АКСЕНОВ: «Звездный билет» и «Апельсины из Марокко» подверглись жестокой критике. Говорилось, что они написаны «об извращенном типе молодежи», что хотя «у нас есть и такая молодежь, но не она определяет подлинную жизнь советского общества». Не проходило дня, чтобы не появлялось какой-нибудь омерзительной статьи по поводу «Билета». Похоже, что они стали меня подозревать… Лично неоднократно бомбил секретарь ЦК КПСС Ильичев; комсомольский вождь (бывший, ныне — спортивный) Сережа Павлов уподобился римскому сенатору Катону, который, помните, все талдычил про Карфаген, — так и Павлов каждый день давил по «Звездному билету». Потом и самого Хрущева к этому делу пристегнули. Четвертая моя книга о молодежи, роман «Пора, мой друг, пора» завершил эту серию. Я чувствовал, как говорится, «тема исчерпана».
МИНЧИН: И начался…
АКСЕНОВ: Я тогда очень увлекался жанром рассказа. Собственно говоря, еще в 1962 году на фоне «молодежной темы» я написал несколько рассказов и с волнением почувствовал, что нащупывается новый путь. Дальше — больше.
МИНЧИН: По вашим рассказам поставлен один из наиболее популярных фильмов «Путешествие», состоящий из трех новелл: «Папа, сложи», «Завтраки 43-го года», «На полпути к Луне». Мой любимый фильм.
АКСЕНОВ: Кроме того, что он ваш любимый, он замечателен еще тем, что в нем дебютировали три молодых режиссера и все три — женщины: Инна Селезнева, Инна Туманян и Джема Фирсова. Согласитесь, довольно редкий триумф феминизма.
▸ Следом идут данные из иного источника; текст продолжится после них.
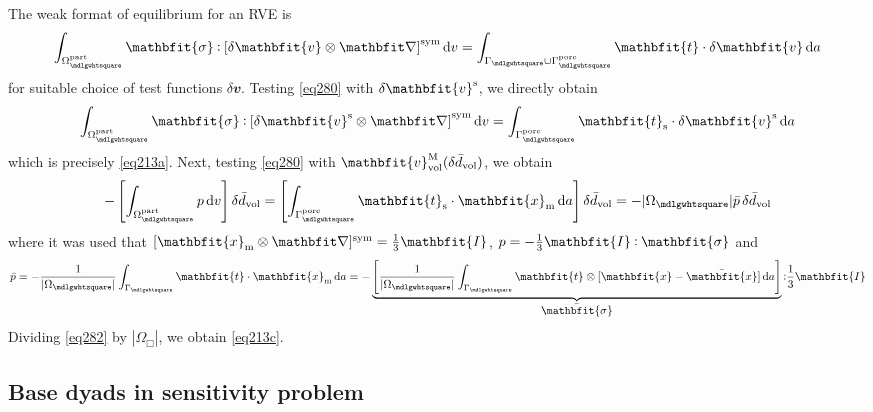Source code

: \documentclass[10pt,a4paper,fleqn]{article}
\renewcommand{\ta}[1]{\mathbfit{#1}}
\renewcommand{\ts}[1]{\mathbfit{#1}}
\renewcommand{\Box}{\mdlgwhtsquare}
\newcommand{\pore}{\mathrm{pore}}
\newcommand{\particle}{\mathrm{part}}
\newcommand{\surf}{\mathrm{s}}
\begin{document}
The weak format of equilibrium for an RVE is
\begin{equation}
    \int_{\Omega^\particle_\Box} \ts{\sigma} \dprod \left[\delta \ta{v}\outerp\diff\right]^\sym \dif v =
    \int_{\Gamma_\Box\cup\Gamma_\Box^\pore} \ta{t} \cdot \delta\ta{v} \dif a
\label{eq280}
\end{equation}
for suitable choice of test functions $\delta \ta{v}$. Testing \eqref{eq280} with $\delta \ta{v}^\fluct$, we directly obtain
\begin{equation}
    \int_{\Omega^\particle_\Box} \ts{\sigma} \dprod \left[\delta \ta{v}^\fluct\outerp\diff\right]^\sym \dif v =
    \int_{\Gamma_\Box^\pore} \ta{t}_\surf \cdot \delta\ta{v}^\fluct \dif a
\label{eq281}
\end{equation}
which is precisely \eqref{eq213a}. Next, testing \eqref{eq280} with $\ta{v}^\macro_\vol(\delta\bar{d}_\vol)$, we obtain
\begin{equation}
    - \left[\int_{\Omega^\particle_\Box} p  \dif v \right]\delta\bar{d}_\vol =
    \left[\int_{\Gamma_\Box^\pore} \ta{t}_\surf \cdot \ta{x}_\mean \dif a\right]\delta\bar{d}_\vol =
    - |\Omega_\Box|\bar{p}\,\delta\bar{d}_\vol
\label{eq282}
\end{equation}
where it was used that $[\ta{x}_\mean\outerp\diff]^\sym=\frac{1}{3}\ts{I}$, $p=-\frac{1}{3}\ts{I}\dprod\ts{\sigma}$ and
\begin{equation}
    \bar{p} = - \frac{1}{|\Omega_\Box|} \int_{\Gamma_\Box} \ta{t} \cdot \ta{x}_\mean \dif a =
     - \underbrace{\left[\frac{1}{|\Omega_\Box|} \int_{\Gamma_\Box} \ta{t} \outerp [\ta{x}-\bar{\ta{x}}] \dif a\right]}_{\displaystyle\bar{\ts\sigma}}  \dprod \frac{1}{3}\ts{I}
\end{equation}
Dividing \eqref{eq282} by $|\Omega_\Box|$, we obtain \eqref{eq213c}.

\subsection{Base dyads in sensitivity problem}
\end{document}
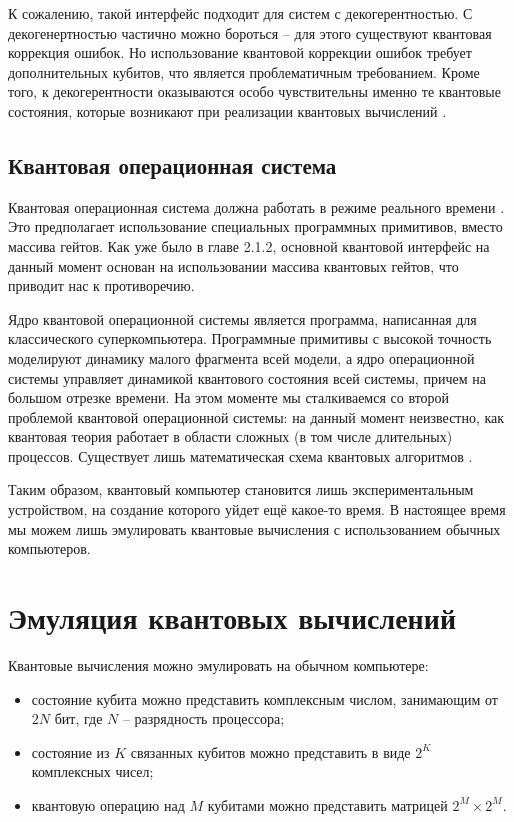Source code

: К сожалению, такой интерфейс подходит для систем с декогерентностью. С декогенертностью частично можно бороться \cite{quantum-codes} -- для этого существуют квантовая коррекция ошибок. Но использование квантовой коррекции ошибок требует дополнительных кубитов, что является проблематичным требованием. Кроме того, к декогерентности оказываются особо чувствительны именно те квантовые состояния, которые возникают при реализации квантовых вычислений \cite{quantum-computer}.

\subsection{Квантовая операционная система}

Квантовая операционная система должна работать в режиме реального времени \cite{quantum-computer}. Это предполагает использование специальных программных примитивов, вместо массива гейтов. Как уже было в главе 2.1.2, основной квантовой интерфейс на данный момент основан на использовании массива квантовых гейтов, что приводит нас к противоречию. 

Ядро квантовой операционной системы является программа, написанная для классического суперкомпьютера. Программные примитивы с высокой точность моделируют динамику малого фрагмента всей модели, а ядро операционной системы управляет динамикой квантового состояния всей системы, причем на большом отрезке времени. На этом моменте мы сталкиваемся со второй проблемой квантовой операционной системы: на данный момент неизвестно, как квантовая теория работает в области сложных (в том числе длительных) процессов. Существует лишь математическая схема квантовых алгоритмов \cite{quantum-computer}.

Таким образом, квантовый компьютер становится лишь экспериментальным устройством, на создание которого уйдет ещё какое-то время. В настоящее время мы можем лишь эмулировать квантовые вычисления с использованием обычных компьютеров.

\section{Эмуляция квантовых вычислений}

Квантовые вычисления можно эмулировать на обычном компьютере:

\begin{itemize}
	\item состояние кубита можно представить комплексным числом, занимающим от $2N$ бит, где $N$ -- разрядность процессора;
	\item состояние из $K$ связанных кубитов можно представить в виде $2^K$ комплексных чисел;
	\item квантовую операцию над $M$ кубитами можно представить матрицей $2^M \times 2^M$.
\end{itemize}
МИНЧИН: Как вы считаете, какие рассказы вам наиболее удались?
АКСЕНОВ: «На полпути к Луне», «Победа», «Дикой», «Маленький Кит, лакировщик действительности». Из последних «Гибель Помпеи».
МИНЧИН: А «Местный хулиган Абрамашвили»?
АКСЕНОВ: Нормально.
МИНЧИН: Вскоре, видимо, появилась «новая тема»?
АКСЕНОВ: Я бы назвал свою новую тему конца шестидесятых темой «тотальной сатиры». Первой в этом ряду стоит «Стальная птица» (написана в 1965 году, напечатана в 1978 году в США). Я тогда в шестидесятые увлекся театром. Сцена казалась мне подходящим местом для «тотальной сатиры». Первая пьеса «Всегда в продаже» была поставлена в театре «Современник» Олегом Ефремовым. С такими чудесными актерами, как Табаков, Лаврова, Гурченко, Казаков, Евстигнеев. Остальная моя драматургия была не так удачлива.
МИНЧИН: 60-е годы — зенит популярности: кино, пьесы, журналы, рассказы, книги. Что для вас стало пиком этого времени?
АКСЕНОВ: «Затоваренная бочкотара». Люблю ее до сих пор нежною любовью.
МИНЧИН: Как ее опубликовали?
АКСЕНОВ: Это загадка. Думаю, что в редакции ее не поняли. Толчком к повести явилось путешествие с отцом в его родное село на Рязанщине, в глубинку России. Там я нашел этот символ. Это не просто бочкотара, от нее попахивает метафизикой. Она что-то вроде неопознанных летающих объектов. Это как бы сублимация народной любви. Народ, лишенный духовной жизни, тем не менее ее подспудно жаждет и ищет предмет своей любви. В абсурдных обстоятельствах предмет может оказаться тоже абсурдным, например, «затоваренной бочкотарой». Люди одушевляют ее.